● **Source document**:
>> START

I never really thought much about the land…the land from which we draw sustenance.  I know that most of us have a connection through our ancestors.  Somewhere in our lineage are those who at some time or other have scratched a living from the land, but few of us have actually pulled a cultivator behind a tractor to prepare a field for planting or even mowed a pasture.

Until I retired from the corporate world, my connection to the land was tenuous at best.  As a restless teenager, I used to visit an aunt and uncle in the panhandle of Texas who were honest-to-god cotton farmers. They lived in a small frame house just north of Lubbock; some irrigation wells, a few tired tractors, and a rolling bank loan were the principle assets of their “family farm.”  I remember best that we had cantaloupe with every meal, and that all the males wore overalls.  I discovered the relentlessness of farming by having to change irrigation pipes every four hours throughout the day and night.  The tediousness of the farm was occasionally relieved by driving thirty miles to Lubbock to go to the drive-in movie.  While I enjoyed these brief contacts with the land, I was always more than ready to return to the city.

>> END

● **Record excerpts**:
>> START

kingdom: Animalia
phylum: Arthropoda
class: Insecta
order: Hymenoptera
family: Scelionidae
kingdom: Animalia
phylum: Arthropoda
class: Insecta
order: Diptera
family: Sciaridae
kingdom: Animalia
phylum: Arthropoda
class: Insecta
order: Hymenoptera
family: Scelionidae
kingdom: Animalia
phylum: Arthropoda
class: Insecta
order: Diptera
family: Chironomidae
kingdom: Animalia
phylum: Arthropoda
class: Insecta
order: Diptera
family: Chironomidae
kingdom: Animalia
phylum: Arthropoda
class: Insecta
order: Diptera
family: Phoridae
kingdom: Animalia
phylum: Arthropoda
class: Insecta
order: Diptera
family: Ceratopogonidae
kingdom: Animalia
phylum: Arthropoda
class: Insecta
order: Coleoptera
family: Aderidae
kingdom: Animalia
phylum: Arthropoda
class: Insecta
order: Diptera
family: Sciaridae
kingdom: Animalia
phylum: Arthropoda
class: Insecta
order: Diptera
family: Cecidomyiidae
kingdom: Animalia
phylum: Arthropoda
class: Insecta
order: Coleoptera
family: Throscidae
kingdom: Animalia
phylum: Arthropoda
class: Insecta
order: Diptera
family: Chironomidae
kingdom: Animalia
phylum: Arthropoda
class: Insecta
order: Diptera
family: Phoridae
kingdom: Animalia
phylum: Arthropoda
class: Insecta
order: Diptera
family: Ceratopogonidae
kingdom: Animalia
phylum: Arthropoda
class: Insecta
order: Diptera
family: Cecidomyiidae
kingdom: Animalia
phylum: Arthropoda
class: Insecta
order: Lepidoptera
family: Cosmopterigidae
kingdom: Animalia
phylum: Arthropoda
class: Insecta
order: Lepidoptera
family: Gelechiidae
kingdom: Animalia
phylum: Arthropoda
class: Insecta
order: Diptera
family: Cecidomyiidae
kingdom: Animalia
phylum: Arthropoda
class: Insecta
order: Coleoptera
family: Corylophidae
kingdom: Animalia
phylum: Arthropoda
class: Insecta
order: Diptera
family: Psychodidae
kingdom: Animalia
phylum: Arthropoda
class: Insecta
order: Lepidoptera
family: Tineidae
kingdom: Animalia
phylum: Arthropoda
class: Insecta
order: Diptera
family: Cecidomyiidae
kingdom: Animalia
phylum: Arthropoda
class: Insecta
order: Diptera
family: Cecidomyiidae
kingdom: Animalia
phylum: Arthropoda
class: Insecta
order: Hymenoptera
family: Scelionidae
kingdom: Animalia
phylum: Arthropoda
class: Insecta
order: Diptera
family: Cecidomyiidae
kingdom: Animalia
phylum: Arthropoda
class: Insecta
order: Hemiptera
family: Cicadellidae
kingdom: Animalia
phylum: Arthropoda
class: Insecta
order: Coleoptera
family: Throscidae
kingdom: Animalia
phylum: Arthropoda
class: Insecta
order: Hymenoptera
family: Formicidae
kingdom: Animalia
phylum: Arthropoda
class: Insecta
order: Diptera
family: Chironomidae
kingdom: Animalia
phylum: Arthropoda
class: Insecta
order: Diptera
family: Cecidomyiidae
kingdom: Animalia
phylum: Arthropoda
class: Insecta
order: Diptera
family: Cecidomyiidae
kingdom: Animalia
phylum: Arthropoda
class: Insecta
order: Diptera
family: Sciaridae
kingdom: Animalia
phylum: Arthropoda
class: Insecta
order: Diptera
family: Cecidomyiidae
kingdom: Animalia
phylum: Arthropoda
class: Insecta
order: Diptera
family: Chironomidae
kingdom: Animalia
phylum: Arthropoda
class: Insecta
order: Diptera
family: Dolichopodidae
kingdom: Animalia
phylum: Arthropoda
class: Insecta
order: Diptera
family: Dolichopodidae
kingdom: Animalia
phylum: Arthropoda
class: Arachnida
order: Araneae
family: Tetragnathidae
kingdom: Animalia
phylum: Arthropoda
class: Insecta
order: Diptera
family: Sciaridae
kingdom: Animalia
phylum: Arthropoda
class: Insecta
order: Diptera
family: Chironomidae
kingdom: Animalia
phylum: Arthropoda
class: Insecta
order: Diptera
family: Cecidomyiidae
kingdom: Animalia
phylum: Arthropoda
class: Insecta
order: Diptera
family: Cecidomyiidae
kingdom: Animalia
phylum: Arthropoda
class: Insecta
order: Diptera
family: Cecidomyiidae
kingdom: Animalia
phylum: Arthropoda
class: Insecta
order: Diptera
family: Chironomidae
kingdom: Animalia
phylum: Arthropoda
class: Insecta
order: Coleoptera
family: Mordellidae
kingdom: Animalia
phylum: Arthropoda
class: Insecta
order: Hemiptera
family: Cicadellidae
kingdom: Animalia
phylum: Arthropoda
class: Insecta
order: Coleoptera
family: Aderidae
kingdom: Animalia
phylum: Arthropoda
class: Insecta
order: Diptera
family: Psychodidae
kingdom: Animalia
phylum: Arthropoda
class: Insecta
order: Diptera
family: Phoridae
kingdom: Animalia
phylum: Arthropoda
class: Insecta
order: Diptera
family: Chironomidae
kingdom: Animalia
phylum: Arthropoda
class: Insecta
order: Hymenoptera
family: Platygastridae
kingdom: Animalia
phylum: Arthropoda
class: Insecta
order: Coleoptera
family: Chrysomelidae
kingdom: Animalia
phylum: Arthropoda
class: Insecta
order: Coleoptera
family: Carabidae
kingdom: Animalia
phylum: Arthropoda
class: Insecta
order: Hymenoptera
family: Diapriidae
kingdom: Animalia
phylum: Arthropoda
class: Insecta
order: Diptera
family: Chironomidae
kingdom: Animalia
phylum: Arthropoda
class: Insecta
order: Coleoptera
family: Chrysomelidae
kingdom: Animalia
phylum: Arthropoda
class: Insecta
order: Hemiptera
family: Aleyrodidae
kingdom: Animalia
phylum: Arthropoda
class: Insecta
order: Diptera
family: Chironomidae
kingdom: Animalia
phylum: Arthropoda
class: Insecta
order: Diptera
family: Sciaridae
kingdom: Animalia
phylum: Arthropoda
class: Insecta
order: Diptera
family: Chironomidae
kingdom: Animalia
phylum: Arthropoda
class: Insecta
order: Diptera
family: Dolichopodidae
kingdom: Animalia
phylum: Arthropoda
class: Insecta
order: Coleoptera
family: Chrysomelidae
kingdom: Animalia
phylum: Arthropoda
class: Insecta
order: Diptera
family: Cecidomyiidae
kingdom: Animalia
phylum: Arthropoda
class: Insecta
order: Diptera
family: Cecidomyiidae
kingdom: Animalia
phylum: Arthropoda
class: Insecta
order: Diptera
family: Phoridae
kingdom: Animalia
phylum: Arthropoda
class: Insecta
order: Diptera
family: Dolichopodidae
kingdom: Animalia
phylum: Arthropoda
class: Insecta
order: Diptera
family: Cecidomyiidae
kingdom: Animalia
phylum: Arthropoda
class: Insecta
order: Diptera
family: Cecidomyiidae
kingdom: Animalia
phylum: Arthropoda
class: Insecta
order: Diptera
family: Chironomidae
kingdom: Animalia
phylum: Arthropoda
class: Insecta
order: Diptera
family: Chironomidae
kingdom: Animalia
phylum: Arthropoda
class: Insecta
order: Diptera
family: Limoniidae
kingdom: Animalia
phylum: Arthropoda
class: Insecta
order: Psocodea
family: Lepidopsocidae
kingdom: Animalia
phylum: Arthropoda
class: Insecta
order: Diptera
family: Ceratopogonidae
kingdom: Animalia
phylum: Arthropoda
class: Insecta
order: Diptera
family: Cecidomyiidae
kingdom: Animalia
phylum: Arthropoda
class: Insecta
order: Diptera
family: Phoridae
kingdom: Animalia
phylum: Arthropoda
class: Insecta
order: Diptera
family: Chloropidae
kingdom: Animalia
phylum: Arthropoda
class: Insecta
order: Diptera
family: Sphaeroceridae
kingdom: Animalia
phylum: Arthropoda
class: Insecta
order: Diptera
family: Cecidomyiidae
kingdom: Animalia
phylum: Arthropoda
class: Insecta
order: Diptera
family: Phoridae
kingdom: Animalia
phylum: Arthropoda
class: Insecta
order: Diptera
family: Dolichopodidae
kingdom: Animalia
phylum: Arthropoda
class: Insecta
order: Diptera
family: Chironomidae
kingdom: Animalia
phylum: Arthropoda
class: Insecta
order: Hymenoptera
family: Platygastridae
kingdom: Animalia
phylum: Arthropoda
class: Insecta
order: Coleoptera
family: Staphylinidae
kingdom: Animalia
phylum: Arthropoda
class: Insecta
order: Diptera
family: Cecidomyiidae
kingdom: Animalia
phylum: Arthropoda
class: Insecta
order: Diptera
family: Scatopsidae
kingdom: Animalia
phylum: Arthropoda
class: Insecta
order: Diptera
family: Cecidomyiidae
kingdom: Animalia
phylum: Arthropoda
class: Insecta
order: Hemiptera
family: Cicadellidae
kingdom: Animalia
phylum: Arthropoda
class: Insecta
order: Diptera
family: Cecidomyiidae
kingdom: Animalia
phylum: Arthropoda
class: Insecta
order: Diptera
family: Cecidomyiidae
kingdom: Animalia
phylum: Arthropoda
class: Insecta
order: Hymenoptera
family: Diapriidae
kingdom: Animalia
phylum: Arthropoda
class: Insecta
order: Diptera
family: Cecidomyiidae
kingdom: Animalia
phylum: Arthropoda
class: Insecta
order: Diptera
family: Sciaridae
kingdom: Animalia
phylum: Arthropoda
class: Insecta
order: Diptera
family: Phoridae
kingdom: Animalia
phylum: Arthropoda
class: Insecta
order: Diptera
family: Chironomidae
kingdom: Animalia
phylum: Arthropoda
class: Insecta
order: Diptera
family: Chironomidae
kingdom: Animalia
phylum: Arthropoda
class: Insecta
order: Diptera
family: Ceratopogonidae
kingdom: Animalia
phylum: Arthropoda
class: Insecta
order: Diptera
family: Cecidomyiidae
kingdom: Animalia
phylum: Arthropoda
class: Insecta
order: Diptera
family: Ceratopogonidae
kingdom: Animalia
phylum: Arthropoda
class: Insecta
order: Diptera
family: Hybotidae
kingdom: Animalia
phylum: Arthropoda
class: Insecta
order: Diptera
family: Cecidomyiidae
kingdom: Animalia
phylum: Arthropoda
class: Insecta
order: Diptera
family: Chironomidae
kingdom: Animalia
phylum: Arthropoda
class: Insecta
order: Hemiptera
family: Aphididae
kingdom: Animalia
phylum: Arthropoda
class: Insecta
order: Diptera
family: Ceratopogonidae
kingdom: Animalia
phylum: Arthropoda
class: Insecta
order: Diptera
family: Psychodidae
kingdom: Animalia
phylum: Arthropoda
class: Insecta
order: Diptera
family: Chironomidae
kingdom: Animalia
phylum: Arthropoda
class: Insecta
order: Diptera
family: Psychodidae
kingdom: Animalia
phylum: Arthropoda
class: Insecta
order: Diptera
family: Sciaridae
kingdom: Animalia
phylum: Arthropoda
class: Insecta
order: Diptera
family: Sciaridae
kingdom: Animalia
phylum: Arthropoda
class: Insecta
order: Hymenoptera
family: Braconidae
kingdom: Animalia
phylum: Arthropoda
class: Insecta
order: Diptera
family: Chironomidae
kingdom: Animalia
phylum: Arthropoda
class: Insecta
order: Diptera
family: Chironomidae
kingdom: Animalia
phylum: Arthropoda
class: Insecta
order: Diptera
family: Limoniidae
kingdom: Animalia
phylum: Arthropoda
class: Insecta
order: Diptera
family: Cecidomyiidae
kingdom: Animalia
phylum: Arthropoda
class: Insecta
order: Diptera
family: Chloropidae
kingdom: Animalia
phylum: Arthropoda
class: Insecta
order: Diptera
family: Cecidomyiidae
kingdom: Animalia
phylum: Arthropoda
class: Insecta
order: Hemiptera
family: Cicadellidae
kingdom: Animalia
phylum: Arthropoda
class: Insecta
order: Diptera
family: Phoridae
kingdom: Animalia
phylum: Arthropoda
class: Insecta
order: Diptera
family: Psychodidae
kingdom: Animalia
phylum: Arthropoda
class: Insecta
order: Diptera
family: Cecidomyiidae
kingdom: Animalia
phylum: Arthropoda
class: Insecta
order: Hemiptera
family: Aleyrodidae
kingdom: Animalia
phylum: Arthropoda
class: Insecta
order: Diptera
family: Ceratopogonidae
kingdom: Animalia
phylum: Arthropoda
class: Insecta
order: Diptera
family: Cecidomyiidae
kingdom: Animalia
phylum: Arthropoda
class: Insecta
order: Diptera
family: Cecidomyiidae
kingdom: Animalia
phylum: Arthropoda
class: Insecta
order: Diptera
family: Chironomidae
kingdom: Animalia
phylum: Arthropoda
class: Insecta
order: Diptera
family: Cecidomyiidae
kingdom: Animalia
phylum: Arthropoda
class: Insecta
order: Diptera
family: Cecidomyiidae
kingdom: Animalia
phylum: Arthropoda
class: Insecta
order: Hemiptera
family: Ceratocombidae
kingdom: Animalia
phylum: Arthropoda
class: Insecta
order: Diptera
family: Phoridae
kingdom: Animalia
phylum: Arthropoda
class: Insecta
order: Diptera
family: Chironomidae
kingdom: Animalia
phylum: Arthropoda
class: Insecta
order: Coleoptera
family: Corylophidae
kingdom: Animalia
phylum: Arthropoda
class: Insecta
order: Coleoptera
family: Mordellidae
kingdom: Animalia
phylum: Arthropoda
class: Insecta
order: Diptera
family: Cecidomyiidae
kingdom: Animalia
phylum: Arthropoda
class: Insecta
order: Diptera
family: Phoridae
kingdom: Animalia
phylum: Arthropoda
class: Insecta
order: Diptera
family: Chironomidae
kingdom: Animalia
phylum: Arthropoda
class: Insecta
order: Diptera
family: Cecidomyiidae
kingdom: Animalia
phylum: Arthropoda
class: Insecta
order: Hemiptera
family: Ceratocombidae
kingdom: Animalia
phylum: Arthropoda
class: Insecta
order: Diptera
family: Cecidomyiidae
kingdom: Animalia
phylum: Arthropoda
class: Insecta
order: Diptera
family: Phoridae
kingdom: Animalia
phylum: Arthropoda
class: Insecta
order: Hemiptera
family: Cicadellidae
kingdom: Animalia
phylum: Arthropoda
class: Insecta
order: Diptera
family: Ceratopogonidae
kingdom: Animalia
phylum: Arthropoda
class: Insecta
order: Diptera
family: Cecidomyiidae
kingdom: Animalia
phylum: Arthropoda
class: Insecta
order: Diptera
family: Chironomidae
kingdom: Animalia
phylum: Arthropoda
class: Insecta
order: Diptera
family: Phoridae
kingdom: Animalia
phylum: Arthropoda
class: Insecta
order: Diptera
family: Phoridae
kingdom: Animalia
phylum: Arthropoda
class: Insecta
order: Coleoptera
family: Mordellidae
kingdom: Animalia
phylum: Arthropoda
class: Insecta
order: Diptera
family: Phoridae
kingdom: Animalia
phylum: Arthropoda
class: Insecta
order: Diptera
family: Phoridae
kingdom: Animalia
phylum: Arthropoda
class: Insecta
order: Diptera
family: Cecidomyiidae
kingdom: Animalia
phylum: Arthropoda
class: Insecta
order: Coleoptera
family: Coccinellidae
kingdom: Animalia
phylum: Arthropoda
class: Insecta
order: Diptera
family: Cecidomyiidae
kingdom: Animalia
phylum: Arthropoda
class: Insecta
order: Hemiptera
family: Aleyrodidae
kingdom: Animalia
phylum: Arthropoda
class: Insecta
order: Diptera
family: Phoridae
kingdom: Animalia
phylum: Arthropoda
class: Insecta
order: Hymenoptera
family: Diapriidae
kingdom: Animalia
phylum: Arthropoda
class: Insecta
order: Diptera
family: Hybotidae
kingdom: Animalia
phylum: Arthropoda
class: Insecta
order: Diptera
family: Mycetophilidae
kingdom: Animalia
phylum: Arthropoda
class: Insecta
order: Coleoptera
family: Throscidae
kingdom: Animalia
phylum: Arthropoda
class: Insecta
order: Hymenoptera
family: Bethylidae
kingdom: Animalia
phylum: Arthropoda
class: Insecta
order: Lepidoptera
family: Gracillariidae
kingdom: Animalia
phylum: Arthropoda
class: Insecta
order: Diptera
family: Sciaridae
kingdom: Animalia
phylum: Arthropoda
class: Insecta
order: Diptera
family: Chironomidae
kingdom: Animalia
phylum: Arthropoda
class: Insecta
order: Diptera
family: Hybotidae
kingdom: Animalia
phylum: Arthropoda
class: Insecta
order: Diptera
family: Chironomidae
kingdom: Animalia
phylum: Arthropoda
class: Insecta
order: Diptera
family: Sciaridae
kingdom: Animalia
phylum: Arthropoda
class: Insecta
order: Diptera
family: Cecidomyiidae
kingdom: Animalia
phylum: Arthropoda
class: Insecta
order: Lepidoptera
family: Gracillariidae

>> END

● **Written problem**:
Please answer from the piece about the land: how often did the writer have to change irrigation pipes on the Texas farm?

● **Reply to the task**:
Every four hours throughout the day and night.